Priorities can be assigned to the channels and processes of a system. The priority orders defined in the system are translated into a priority order on tau-transitions and synchronizing transitions. Delay transitions are still non-deterministic (unless urgent channels are used.)
Priorities on Channels
ChanPriority ::= 'chan' 'priority' (ChanExpr | 'default') ((',' | '<') (ChanExpr | 'default'))* ';' ChanExpr ::= ID | ChanExpr '[' Expression ']'
A channel priority declaration can be inserted anywhere in the
global declarations section of a system (only one per system).
The priority declaration consist of a list of channels,
where the '<' separator defines a higher priority level for channels
listed on its right side.
default priority level is used for all channels that
are not mentioned, including tau transitions.
Note: the channels listed in the priority declaration must be declared earlier.

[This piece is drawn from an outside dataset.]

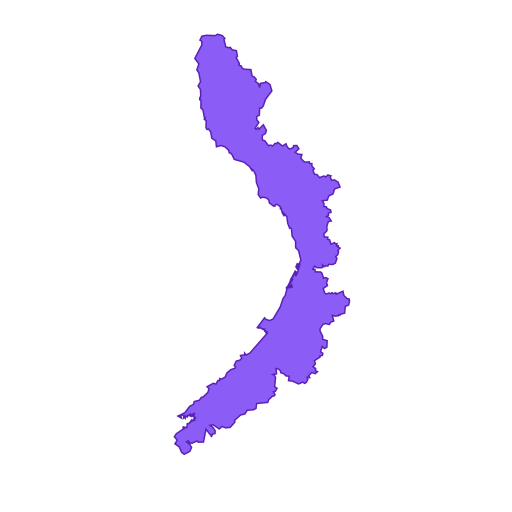 Liguria, La Spezia, Italy (orthographic projection), rotated 102°
{"feature_id": "23120603B90496191820000", "entity_name": "Liguria", "entity_type": "district", "adm_level": 2, "iso_a3": "ITA", "parent_name": "Italy", "parent_adm1": "La Spezia", "projection": "orthographic", "projection_center": [8.819, 44.226], "detail": "fine", "context": "isolated", "style": "filled", "palette": "violet", "viewbox_px": 512, "rotation_deg": 102, "n_neighbors": 0, "source": "geoboundaries", "source_scale": "gbopen_adm2", "svg_char_len": 6087}
<svg xmlns="http://www.w3.org/2000/svg" viewBox="0 0 512 512"><g transform="rotate(102 256 256)"><path d="M83.1,292.5L81.3,294.8L80.8,297.2L74.7,299.8L75.8,306.7L74.7,309.2L73.3,309.7L72.8,312.3L71.1,312.3L66.1,316.6L64.5,315.7L59.2,317.9L59.3,322.1L57.2,324.7L58.0,326.1L57.7,329.1L50.7,332.4L49.7,331.7L47.4,334.9L47.1,339.8L48.9,341.6L50.4,350.4L52.2,354.6L56.5,355.7L57.4,353.6L60.9,352.9L75.5,356.9L80.0,351.8L86.3,352.6L88.7,350.0L97.1,346.5L101.8,348.0L104.6,345.0L111.1,343.3L112.7,343.8L112.8,343.5L113.2,343.8L114.6,343.7L115.5,343.3L114.2,343.7L113.9,343.5L115.5,342.1L122.7,340.7L124.1,338.3L132.5,334.8L133.7,335.3L132.0,334.4L133.4,334.2L133.9,332.9L140.9,331.6L142.5,330.2L141.6,329.0L144.0,326.1L149.9,323.8L151.9,319.2L157.4,317.4L155.2,313.2L155.7,308.9L158.3,304.7L160.7,303.6L160.5,302.5L162.1,300.3L166.0,297.4L166.7,287.3L169.9,280.9L173.3,277.5L173.6,276.8L172.9,277.6L172.1,277.6L173.1,275.9L177.3,272.8L184.0,270.9L189.6,267.3L195.5,266.6L198.4,263.5L197.1,262.0L197.0,257.6L198.9,254.9L201.3,254.0L203.5,249.2L203.4,248.5L203.2,247.2L203.2,248.9L201.0,246.5L202.7,242.6L204.7,241.9L204.1,241.3L208.3,239.3L211.3,236.6L208.2,238.0L211.1,234.0L217.4,231.8L221.9,228.8L221.4,227.9L222.1,227.0L229.1,224.8L233.3,220.4L239.7,218.9L241.8,215.5L250.6,211.3L254.8,212.2L255.3,213.5L258.5,213.5L258.7,212.4L255.7,211.8L255.4,211.4L262.6,211.9L263.6,213.3L263.4,212.0L264.8,212.0L266.5,212.7L265.7,213.3L267.5,213.1L262.6,214.1L270.5,216.2L271.1,215.4L271.9,216.3L271.8,215.4L277.8,217.7L278.2,216.5L276.8,215.1L279.0,214.2L279.5,215.5L278.2,215.8L279.6,216.3L279.7,217.2L278.8,217.1L279.1,217.6L280.2,217.2L280.2,218.4L279.5,218.2L280.2,218.4L279.5,218.2L280.7,218.9L288.6,219.2L291.9,220.7L300.7,221.7L313.9,226.1L316.3,229.1L316.0,232.9L314.7,234.8L326.4,240.2L325.2,239.1L325.9,238.4L325.0,237.5L325.7,237.5L325.5,235.7L326.2,234.7L326.5,232.8L325.8,233.2L325.8,232.3L327.7,231.9L327.5,230.7L328.2,230.6L328.2,230.3L329.0,230.3L329.2,230.1L328.2,229.3L329.1,228.9L352.2,241.8L354.9,245.1L353.4,246.9L355.1,246.6L356.5,250.5L358.9,248.7L361.2,250.1L362.9,253.5L367.6,254.6L368.9,252.9L370.2,253.3L372.4,257.0L376.5,260.2L380.6,260.9L383.6,264.0L383.4,266.0L385.2,265.8L385.8,267.4L389.6,268.5L389.4,271.3L394.0,276.7L395.6,274.4L399.4,274.7L405.2,278.6L405.5,280.0L408.9,281.5L411.2,286.2L414.1,286.3L416.8,289.6L423.9,292.9L426.3,295.8L427.4,293.6L429.4,293.0L428.6,292.4L429.3,291.5L427.0,291.9L427.8,289.8L425.9,289.5L426.1,288.5L424.6,287.7L426.1,287.2L426.2,286.7L424.6,287.0L425.1,286.2L422.7,283.7L423.5,283.3L424.4,285.2L425.2,284.4L426.4,285.4L426.3,286.1L426.3,286.5L426.4,285.4L424.9,283.6L426.5,283.1L425.8,282.8L426.7,281.8L427.0,283.3L427.4,281.9L428.4,283.0L429.3,281.8L430.4,283.6L429.9,284.0L431.2,284.9L430.4,285.1L433.8,286.7L434.2,288.3L438.3,288.1L438.3,291.3L439.7,290.5L439.5,291.5L440.4,291.2L446.4,297.0L449.8,298.3L452.5,294.8L456.6,296.2L458.7,291.4L463.5,288.0L464.9,285.0L461.0,280.2L456.8,279.2L453.9,281.6L452.3,285.4L450.7,284.0L452.4,282.4L452.5,279.7L449.2,275.3L450.1,273.9L448.9,268.7L435.8,268.9L440.4,263.6L440.2,262.7L442.4,262.1L439.2,261.4L438.2,259.2L435.4,259.6L432.6,262.5L431.2,265.8L430.0,262.9L432.8,256.0L429.8,253.8L430.4,249.9L429.0,245.6L422.8,242.1L421.4,242.9L414.8,238.1L412.8,234.0L408.7,232.5L407.0,226.7L405.1,224.3L400.1,224.7L396.8,214.1L393.7,213.6L389.8,210.8L388.8,208.8L387.6,208.6L385.2,210.7L384.2,208.9L381.0,207.9L380.0,210.6L370.8,211.6L368.9,213.1L368.4,214.9L367.0,211.4L361.9,213.0L362.0,210.3L363.0,208.4L365.0,207.5L365.5,204.0L367.1,201.7L366.7,198.6L371.2,198.3L370.8,194.3L372.3,187.7L369.7,184.2L370.5,181.8L369.0,180.4L365.8,179.6L364.1,180.8L363.8,178.2L362.0,179.5L359.1,177.7L358.4,177.0L358.8,173.6L356.3,171.8L355.8,174.1L353.7,174.2L352.4,177.3L349.2,175.4L346.2,177.1L341.7,172.4L340.7,172.9L339.4,170.4L337.3,170.4L336.2,173.0L330.7,172.3L332.3,169.8L330.5,167.7L324.0,168.8L323.7,173.4L320.6,174.1L315.7,178.0L313.3,178.1L309.0,176.3L307.6,173.9L307.8,170.1L305.0,169.0L303.5,166.4L298.2,169.0L298.4,166.1L297.4,163.1L296.1,162.6L296.5,161.6L295.2,160.9L293.5,157.4L286.8,158.2L284.6,155.2L280.6,155.1L278.6,156.0L278.8,157.9L276.4,161.8L272.3,163.6L276.7,169.6L275.4,170.3L276.8,172.8L276.1,174.0L277.3,175.0L277.0,176.8L278.6,179.5L277.9,181.1L273.7,183.5L270.1,179.9L267.5,181.5L263.2,180.9L262.6,183.5L263.7,185.2L258.9,188.1L258.2,189.6L259.2,194.7L256.8,195.5L257.2,197.6L253.7,196.7L254.8,194.0L253.8,189.2L252.7,188.1L251.0,189.1L252.1,186.6L251.0,185.7L250.9,183.6L249.1,183.3L248.3,179.0L246.4,176.9L241.5,176.3L240.0,178.0L237.8,176.3L234.7,176.1L233.6,177.1L230.8,175.4L230.3,177.5L228.3,177.7L229.7,178.2L229.3,179.4L227.1,179.4L227.6,180.3L226.6,182.1L228.9,185.1L224.9,187.3L224.8,189.4L222.7,189.6L223.0,193.2L220.4,194.2L216.4,191.8L212.2,192.9L207.3,192.4L206.1,189.7L203.2,192.6L202.7,195.3L201.2,193.5L199.1,194.2L197.7,191.7L195.4,192.7L194.9,196.2L193.2,197.5L193.5,199.9L190.6,200.4L188.2,202.6L186.5,197.9L182.1,197.3L179.3,193.6L174.1,193.1L171.1,188.1L166.7,191.1L165.2,195.1L166.3,197.8L163.5,199.7L162.0,199.4L161.8,202.6L164.2,204.2L163.6,206.2L166.1,210.1L163.7,213.2L163.8,215.9L160.2,218.1L158.6,217.1L156.2,220.2L154.0,220.5L154.3,223.0L152.8,223.5L154.0,227.2L153.4,229.2L151.0,232.6L147.2,232.2L147.6,236.1L146.4,239.3L142.2,236.3L139.4,239.1L140.2,242.1L142.2,242.3L144.5,245.1L143.0,248.0L140.0,250.0L142.9,253.0L140.3,258.2L141.9,259.4L141.8,260.7L145.1,262.7L144.4,264.4L145.4,266.8L141.5,271.3L141.1,273.9L136.8,274.9L134.3,272.3L131.1,271.9L126.1,276.1L131.4,279.5L130.0,280.7L132.0,282.0L131.3,283.5L124.7,281.0L122.7,283.5L119.5,284.4L117.5,282.0L110.7,283.2L110.2,281.3L107.8,280.1L100.7,279.2L91.2,274.8L85.3,278.0L83.4,282.7L84.5,283.2L86.2,287.6L90.5,287.5L87.0,289.3L85.3,292.9L83.1,292.5ZM430.1,295.1L428.5,296.1L426.5,296.0L428.8,299.1L430.1,295.1ZM277.8,218.0L271.2,216.6L277.9,218.3L280.1,219.3L281.6,220.1L277.8,218.0ZM270.3,216.7L261.8,214.3L270.3,216.7L272.0,217.5L270.3,216.7ZM258.3,214.7L260.7,212.4L260.4,212.5L260.0,212.7L258.2,214.7L254.2,213.9L258.3,214.7Z" fill="#8b5cf6" stroke="#5b21b6" stroke-width="1.5"/></g></svg>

chan a,b,c,d,e; chan priority a,d < default < b,e;
Priorities on Processes
Process priorities are specified on the system line, using the separator '<' to define a higher priority for processes to its right. If an instance of a template set is listed, all processes in the set will have the same priority.
system A < B,C < D;
In a synchronisation the process priorities are ambigous, because more than one process is involved in such a transition.
When several processes synchronize, the priority of the transition is given by the highest priority of the processes. This applies to both standard synchronization and broadcast.
Priorities on both Channels and Processes
In a system with priorities on both processes and channels, priorities are resolved by comparing priorities on channels first. If they are the same, the process priorities are compared.